Attendre longtemps qu'un bus n'arrive que pour que deux arrivent à la fois est garanti pour faire froncer les sourcils, ou pire. Mais, dans ce cas, deux bus ensemble ont un effet tout à fait différent. Les bus concernés sont deux "Lettres" consécutives parues le 23 octobre 2011 dans la revue Nature (Licausí et al. Nature doi: 10.1038 / nature10536 et Gibbs et al., Nature doi: 10.1038 / nature10534). Leur apparition fait sourire plutôt que froncer les sourcils à ceux qui attendaient depuis longtemps des nouvelles sur la façon dont les plantes détectent le manque d'oxygène et comment elles se protègent contre une perte supplémentaire d'oxygène. Ceci est important car les plantes en croissance ont besoin de réserves abondantes d'oxygène. Cependant, l'apport en oxygène est souvent menacé par des sols trop humides et par des inondations ou des submersions plus profondes, en particulier pour les semis de nos cultures. Les plantes aquatiques et semi-aquatiques comme le riz ne sont pas les seules à avoir évolué pour faire face à ce problème. Les plantes terrestres possèdent elles aussi des mécanismes adaptatifs qui interviennent lorsque l'oxygène diminue. Ceux-ci leur permettent de survivre un peu plus longtemps si l'oxygène diminue davantage ou disparaît complètement. On sait depuis des années qu'exposer les semis à un manque partiel d'oxygène pendant quelques heures améliore leur capacité à survivre à une période ultérieure sans oxygène. Cet effet d'entraînement est lié à une expression accrue de certains gènes, notamment ceux codant pour des enzymes impliquées dans le métabolisme anaérobie (par exemple, l'alcool déshydrogénase, la pyruvate décarboxylase, la saccharose synthase). Mais comment les plantes perçoivent la baisse d'oxygène et activent les gènes appropriés est resté jusqu'à présent incertain. C'est la question que répondent ces deux Lettres à la Nature.
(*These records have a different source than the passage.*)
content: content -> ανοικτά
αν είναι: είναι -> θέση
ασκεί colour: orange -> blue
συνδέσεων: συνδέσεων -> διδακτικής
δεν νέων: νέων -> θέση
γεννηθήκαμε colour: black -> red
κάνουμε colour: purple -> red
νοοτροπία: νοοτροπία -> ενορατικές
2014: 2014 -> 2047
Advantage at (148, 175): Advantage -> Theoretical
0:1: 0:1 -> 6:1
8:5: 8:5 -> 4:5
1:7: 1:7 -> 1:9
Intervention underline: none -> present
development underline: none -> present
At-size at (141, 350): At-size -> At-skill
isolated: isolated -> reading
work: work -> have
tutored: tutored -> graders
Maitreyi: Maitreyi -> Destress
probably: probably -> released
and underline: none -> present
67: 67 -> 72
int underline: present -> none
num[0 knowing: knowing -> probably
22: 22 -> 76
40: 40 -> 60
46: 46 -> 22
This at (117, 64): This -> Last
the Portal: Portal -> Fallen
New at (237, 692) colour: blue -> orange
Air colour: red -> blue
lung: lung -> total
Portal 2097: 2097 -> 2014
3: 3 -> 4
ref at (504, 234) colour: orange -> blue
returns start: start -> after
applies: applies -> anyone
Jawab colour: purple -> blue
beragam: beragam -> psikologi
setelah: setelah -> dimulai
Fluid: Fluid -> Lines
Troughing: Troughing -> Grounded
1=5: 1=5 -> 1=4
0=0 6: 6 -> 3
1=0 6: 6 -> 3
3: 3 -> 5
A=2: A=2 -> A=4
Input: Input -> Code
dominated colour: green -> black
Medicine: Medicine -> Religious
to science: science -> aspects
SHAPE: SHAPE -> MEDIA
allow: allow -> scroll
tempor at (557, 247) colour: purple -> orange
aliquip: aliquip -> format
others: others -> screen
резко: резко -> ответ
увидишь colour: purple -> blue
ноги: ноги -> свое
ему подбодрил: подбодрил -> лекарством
Chaque groupe a utilisé la plante modèle Arabidopsis thaliana et chacun s'est concentré sur un sous-groupe de facteurs de transcription appelé facteurs de réponse à l'éthylène (ERF), protéines clés médiatrices détectant le manque d'oxygène. Ne vous laissez pas tromper par son nom. L'hormone végétale éthylène n'est ni nécessairement impliquée dans la production des membres du sous-groupe (le sous-groupe VII de l'ERF pour être précis) ni dans leur activation de gènes adaptatifs clés tels que l'alcool déshydrogénase. Les deux articles identifient également la régulation de la dégradation des protéines ERF comme le processus clé de réponse à l'oxygène. Il a été démontré que la sensibilité du mécanisme de dégradation des protéines au manque d'oxygène dépend de la présence d'une séquence d'acides aminés N-terminale appropriée. Lorsque les concentrations en oxygène diminuent, cette séquence terminale est essentielle pour protéger l'ERF de la dégradation plus courante observée dans les cellules totalement aérobies. Ces résidus N-terminaux sont également présents dans les protéines d'autres organismes, où ils sont déjà connus pour être des substrats de la voie dite de la règle N-terminale qui les dégrade rapidement. Cette voie comporte une étape nécessitant de l'oxygène qui permet un processus appelé ubiquitination. Ceci, à son tour, entraîne une dégradation au sein des grands corps protéiques (protéosomes). Détecter un faible taux d'oxygène chez les plantes revient donc à bloquer l'oxydation d'un facteur de transcription clé de type ERF à l'extrémité N-terminale. Cela prolonge alors suffisamment sa vie cellulaire pour qu'il active les gènes adaptatifs nécessaires à une meilleure tolérance à la perte d'oxygène. Outre la protection contre la dégradation lorsque les concentrations en oxygène sont faibles, ERF cible les gènes inductibles par l'hypoxie dans le noyau. De plus, ce ne sont pas seulement la stabilité post-traductionnelle et le ciblage qui sont impliqués. La transcription du gène de l'ERF, connu sous le nom de RAP2.12, est également favorisée lorsque l'air (21 % d'oxygène) est remplacé par 1 % d'oxygène.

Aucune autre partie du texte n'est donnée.